Polisi Akan Klarifikasi Dugaan Pelecehan Model Modus Sumpah Pocong

Polisi Akan Klarifikasi Dugaan Pelecehan Model Modus Sumpah Pocong

Muhammad Aminudin - detikJatim
Jumat, 06 Feb 2026 20:50 WIB
Gus Idris saat menyampaikan klarifikasi tentang kabar viral dugaan pelecehan seksual berkedok konten YouTube Sumpang Pocong.
Gus Idris saat menyampaikan klarifikasi tentang kabar viral dugaan pelecehan seksual berkedok konten YouTube Sumpang Pocong. (Foto: tangkapan layar/dok. @gusidrisofficial)
Malang -

Polisi menyebut dugaan korban pelecehan oleh seorang gus menimpa muse atau model berkedok sumpah pocong belum melapor. Rencananya, polisi akan jemput bola untuk bisa meminta keterangan korban.

Kasi Humas Polres Malang AKP Bambang Subinanjar mengaku, sejak dugaan kasus pelecehan tersebar di media sosial. Satuan Reserse Perlindungan Anak dan Perempuan Polres Malang sudah bergerak dengan menghubungi pemilik akun media sosial yang diduga menjadi korban.

Langkah itu sebagai respon Polres Malang terkait adanya dugaan pelecehan yang menimpa para perempuan tersebut.

SCROLL TO CONTINUE WITH CONTENT

"Sampai saat ini belum ada yang melapor. Tapi unggahan yang ada di media sosial telah direspon penyidik sebagai bentuk pengaduan. Sebagian sudah diupayakan untuk diajak komunikasi," ujar Bambang kepada detikJatim, Jumat (6/2/2026).

Dari beberapa upaya yang sudah dilakukan, kata Bambang, penyidik telah berhasil menggali keterangan dari salah satu perempuan yang diduga sebagai korban.

ADVERTISEMENT

"Satu yang diduga korban sudah dimintai klarifikasi, meskipun tidak secara langsung. Dalam keterangan sementara, belum sampai terjadi (pelecehan), karena korban menolak dan melawan," beber Bambang.

Bambang mengaku, Satuan Reserse Perlindungan Perempuan dan Anak tengah berupaya jemput bola terhadap korban lain. Untuk bisa menggali keterangan, sekaligus mengungkap peristiwa yang sebenarnya terjadi.

"Rencana ada jemput bola terhadap satu korban lain. Agar bisa dilakukan klarifikasi, karena yang satu ini diduga mengalami trauma," tegasnya.

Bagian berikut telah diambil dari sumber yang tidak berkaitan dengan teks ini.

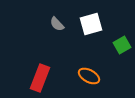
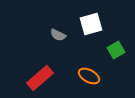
gray semicircle: moved 1 px right, 11 px down; rotated 21 degrees counterclockwise
green square: moved 6 px left, 5 px down
red rectangle: rotated 28 degrees clockwise
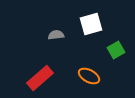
gray semicircle: moved 2 px left; rotated 147 degrees clockwise
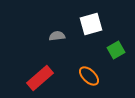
gray semicircle: moved 1 px right, 1 px down
orange ellipse: rotated 15 degrees clockwise
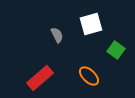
gray semicircle: moved 1 px up; rotated 70 degrees clockwise
green square: rotated 24 degrees counterclockwise
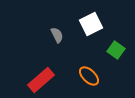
white square: rotated 10 degrees counterclockwise
red rectangle: moved 1 px right, 2 px down
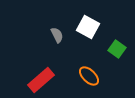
white square: moved 3 px left, 3 px down; rotated 35 degrees counterclockwise
green square: moved 1 px right, 1 px up
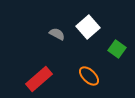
white square: rotated 20 degrees clockwise
gray semicircle: moved 1 px up; rotated 35 degrees counterclockwise
red rectangle: moved 2 px left, 1 px up
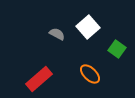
orange ellipse: moved 1 px right, 2 px up
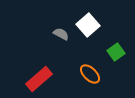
white square: moved 2 px up
gray semicircle: moved 4 px right
green square: moved 1 px left, 3 px down; rotated 18 degrees clockwise
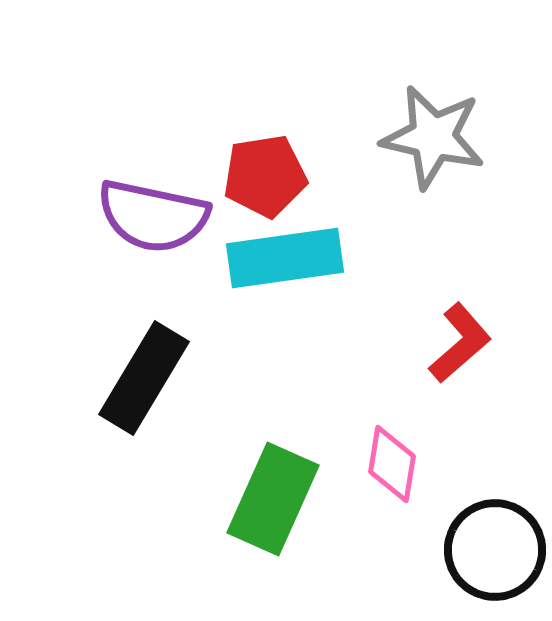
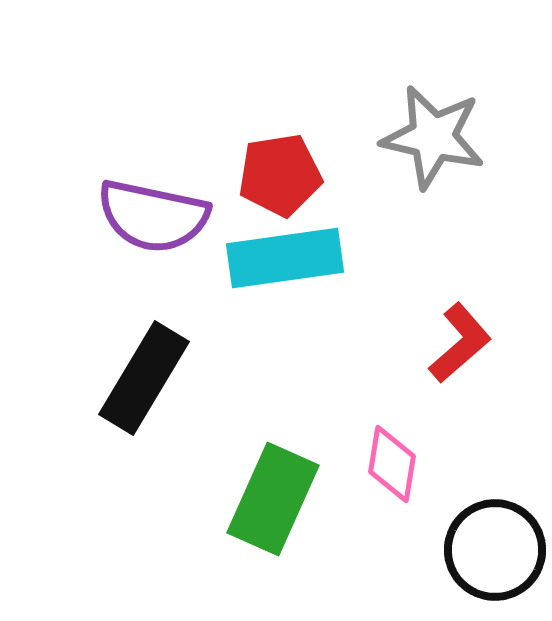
red pentagon: moved 15 px right, 1 px up
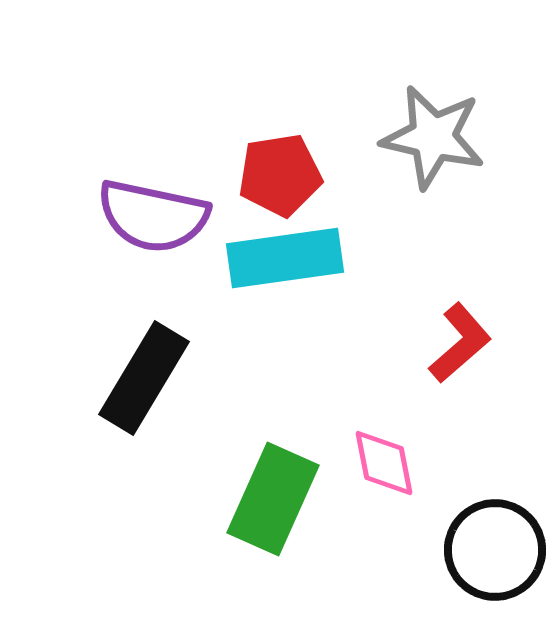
pink diamond: moved 8 px left, 1 px up; rotated 20 degrees counterclockwise
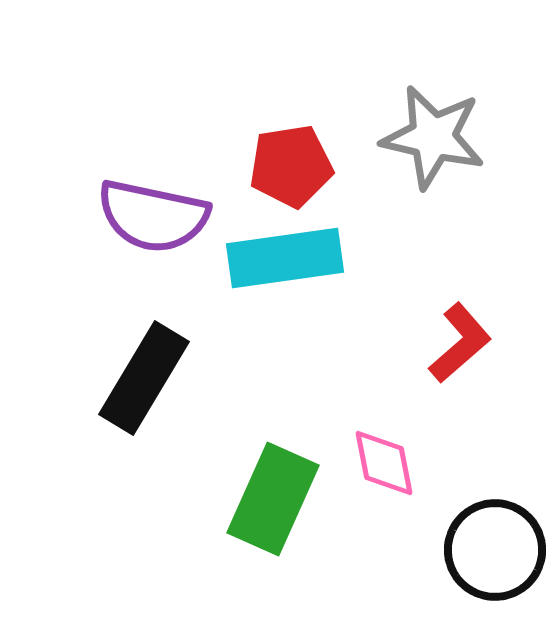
red pentagon: moved 11 px right, 9 px up
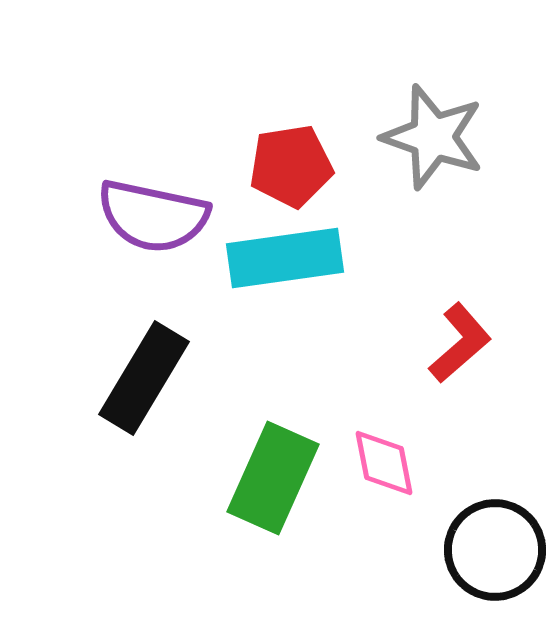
gray star: rotated 6 degrees clockwise
green rectangle: moved 21 px up
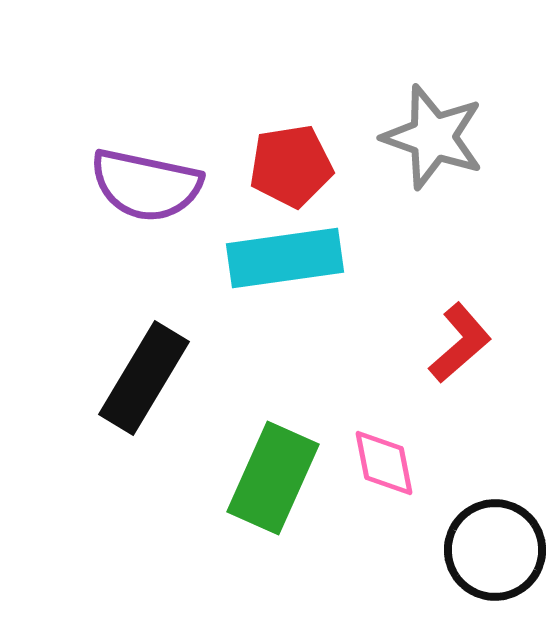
purple semicircle: moved 7 px left, 31 px up
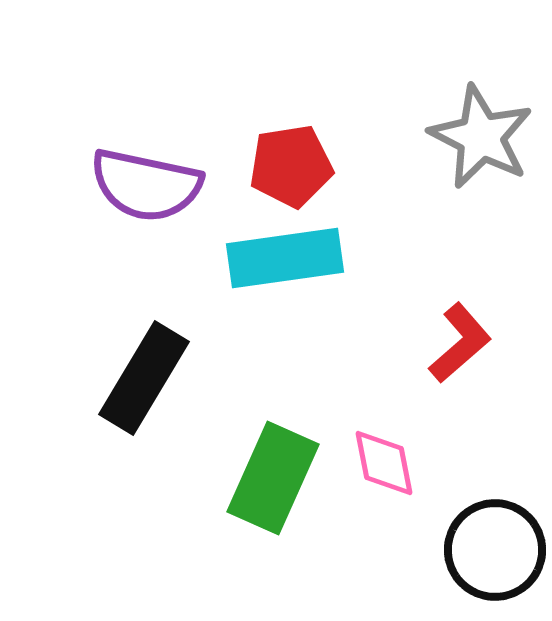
gray star: moved 48 px right; rotated 8 degrees clockwise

Bambang memahami, terduga korban belum juga melapor, karena kemungkinan mengalami trauma serta tekanan psikis dari dugaan tindak pidana yang telah dialami.

"Kami memahami korban mayoritas perempuan sangat rentan, oleh karena itu, sebisanya untuk segera dilakukan klarifikasi," ujarnya.

Karena itu, lanjut Bambang, upaya penyidik untuk jemput bola menjadi bagian dari upaya kepolisian merespon pengaduan terduga korban.

"Kami akan merespon segala pengaduan apalagi berkaitan dengan tindak pidana dan akan dilakukan penyelidikan," sambungnya.

Sebelumnya Gus Idris menyampaikan klarifikasi melalui akun Instagram pribadinya, @gusidrisofficial, pada Rabu, 4 Februari 2026. Kolom komentar pada unggahan itu dinonaktifkan, sementara di bagian keterangan video, ini yang dia tulis.

"Klarifikasi resmi Gio Production untuk disebarluaskan kepada publik. Semoga bisa menjawab framing dan tuduhan tanpa bukti yang sudah telanjur viral."

Lewat video klarifikasi yang dia kirimkan, Gus Idris membuka pernyataan dengan menanggapi tuduhan yang beredar di media sosial.

"Bismillahirahmanirahim, melalui pernyataan ini saya ingin menanggapi mengenai tuduhan-tuduhan pelecehan seksual yang beredar di media sosial. Saya menyatakan dengan tegas bahwa tuduhan tersebut tidak benar dan tidak berdasarkan pada fakta yang sebenarnya," ujar Gus Idris.